When You Eat Sugar, a Giant Factory Goes to Work in Your Body
If you happen to eat food that contains more sugar than you need, what prevents a rise of sugar in your blood?
1. First of all, cells in your pancreas locate and isolate the sugar molecules, out of hundreds of other molecules in the blood. In addition, it decides whether the number of these molecules is too great or too small—that is, they are effectively counted. Tiny cells that you can't even see with your naked eye, that have no eyes, brains or hands, can calculate the number of sugar molecules in the blood plasma—this is certainly something worth thinking about!
2. If these pancreas cells determine that the blood contains too many sugar molecules, they decide to store this extra sugar. They cannot carry out this storage process themselves, however, stimulate other cells located very far away to do this for them.
3. But these distant cells will not store sugar unless they receive an order to do so. So the pancreatic cells release a hormone that tells these distant cells to start storing sugar. The formula for this hormone, which we call insulin, is encoded in the DNA of the pancreas cells since they were first formed.

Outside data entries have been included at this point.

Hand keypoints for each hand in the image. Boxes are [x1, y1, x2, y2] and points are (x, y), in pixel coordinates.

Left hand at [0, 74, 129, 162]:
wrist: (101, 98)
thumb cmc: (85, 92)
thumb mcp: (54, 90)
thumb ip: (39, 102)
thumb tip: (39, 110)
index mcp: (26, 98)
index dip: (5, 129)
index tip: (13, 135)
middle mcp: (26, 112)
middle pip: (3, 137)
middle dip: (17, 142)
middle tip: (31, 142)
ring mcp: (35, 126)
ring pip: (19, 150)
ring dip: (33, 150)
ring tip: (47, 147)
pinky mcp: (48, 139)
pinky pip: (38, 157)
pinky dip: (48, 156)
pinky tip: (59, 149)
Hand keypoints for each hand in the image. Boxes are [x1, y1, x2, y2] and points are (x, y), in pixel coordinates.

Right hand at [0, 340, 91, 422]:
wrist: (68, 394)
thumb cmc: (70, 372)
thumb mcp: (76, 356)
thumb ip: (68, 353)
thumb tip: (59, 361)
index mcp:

4. Next, special enzymes, or worker proteins found in the pancreatic cells read this formula, then begin producing insulin according to its directions. To effect this synthesis, hundreds of different enzymes go at work on different tasks.
5. The synthesized insulin is then dispatched to the target cells, through the blood—which is the most reliable and speedy manner.

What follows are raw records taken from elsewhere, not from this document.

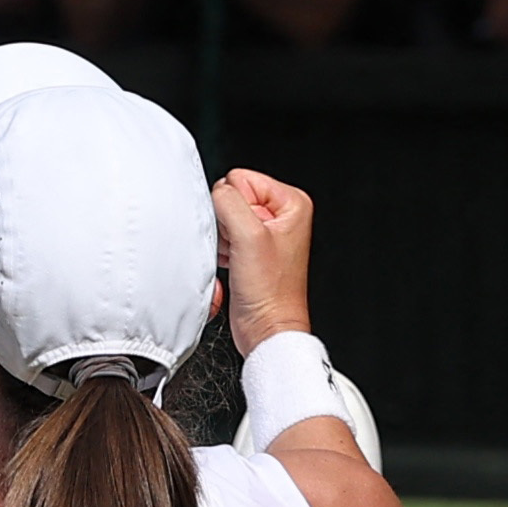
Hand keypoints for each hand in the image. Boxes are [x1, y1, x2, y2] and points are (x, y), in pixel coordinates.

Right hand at [211, 167, 317, 351]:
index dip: (233, 207)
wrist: (266, 328)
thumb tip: (215, 192)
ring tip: (240, 259)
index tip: (245, 236)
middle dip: (227, 222)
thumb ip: (228, 202)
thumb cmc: (269, 292)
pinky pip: (223, 232)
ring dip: (224, 237)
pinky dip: (223, 248)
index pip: (240, 178)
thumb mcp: (248, 236)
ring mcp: (266, 231)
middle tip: (241, 248)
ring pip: (223, 214)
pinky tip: (235, 264)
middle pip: (231, 195)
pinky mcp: (252, 247)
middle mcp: (281, 213)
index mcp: (291, 202)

6. Other cells that read the insulin's order to store sugar obey this command without fail. Gateways open up, allowing the sugar molecules to pass through into the cells.

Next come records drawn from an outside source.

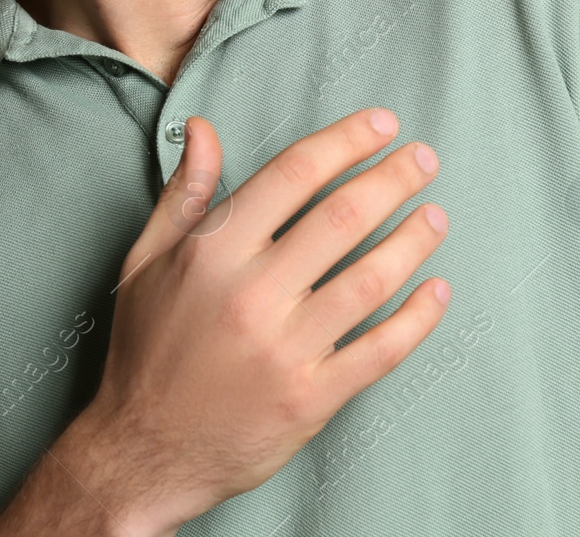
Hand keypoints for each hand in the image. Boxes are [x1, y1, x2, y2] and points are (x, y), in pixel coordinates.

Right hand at [82, 108, 450, 531]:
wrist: (142, 454)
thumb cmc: (147, 352)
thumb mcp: (145, 264)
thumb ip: (183, 195)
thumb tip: (203, 129)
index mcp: (212, 254)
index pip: (292, 176)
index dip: (344, 142)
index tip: (382, 125)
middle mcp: (251, 295)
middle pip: (342, 218)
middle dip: (393, 179)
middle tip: (424, 159)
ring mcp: (285, 350)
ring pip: (370, 280)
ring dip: (413, 241)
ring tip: (436, 215)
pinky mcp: (311, 398)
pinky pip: (380, 350)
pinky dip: (418, 318)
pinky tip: (438, 289)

7. These gateways don't open up indiscriminately, however. Out of the hundreds of different molecules in the blood, storage cells isolate, capture, and take in only sugar molecules.
8. Under no circumstances do the cells disobey the orders that reach them. They don't misread the order, or try to capture other molecules, or try to store more sugar than they need to. They work with great discipline.
When you drink tea that has too much sugar in it, this extraordinary system goes into action and stores the excess. If this system were not working, your blood sugar level would rise to the point that you would slip into a coma and die. This is such a perfect system that if need arises, it works in exactly the opposite direction. If your blood sugar level falls below normal, the pancreas produces a completely different hormone called glucagon, which sends a "Release sugar into the blood" command to those same cells that had stored it previously, and these cells obey.
How is it that these cells, possessing no brain, nervous system, eyes, or ears, can carry out such fine calculations and perform them so perfectly? How can this unconscious tissue, the products of protein and fat, carry out amazing functions that even people cannot? What is the source of the obviously great consciousness displayed by these unconscious molecules? All these events are evident signs of the existence and power of God, Who is Ruler over the whole universe and all creatures.
A. Transport protein B. Outside C. Glucose molecule D. Cell membrane E.Inside F. Sac G.Insulin receptor region I.Nucleus H.Insulin molecule
When insulin binds to a receptor in the cell membrane (1), special proteins in the cell (2) go into action. This is a signal to glucose transporters. In addition, there are glucose sacs in the inner part of the cell (3). Some are close to the cell membrane (4). On receiving the signal, these sacs move towards the cell membrane and fuse with it (5), exposing the glucose transporters(6). With the increase in the number of transport proteins that take glucose into the cell, the glucose level in the blood drops and less insulin is produced. A short while later, a portion of the cell membrane, together with the transport proteins, curls around towards the inside of the cell (7), forming a vesicle (8). Moving toward the middle of the cell, it combines with the endosome (9). Here, once new sacs are formed, it awaits a new signal (10), and the Sprocess continues.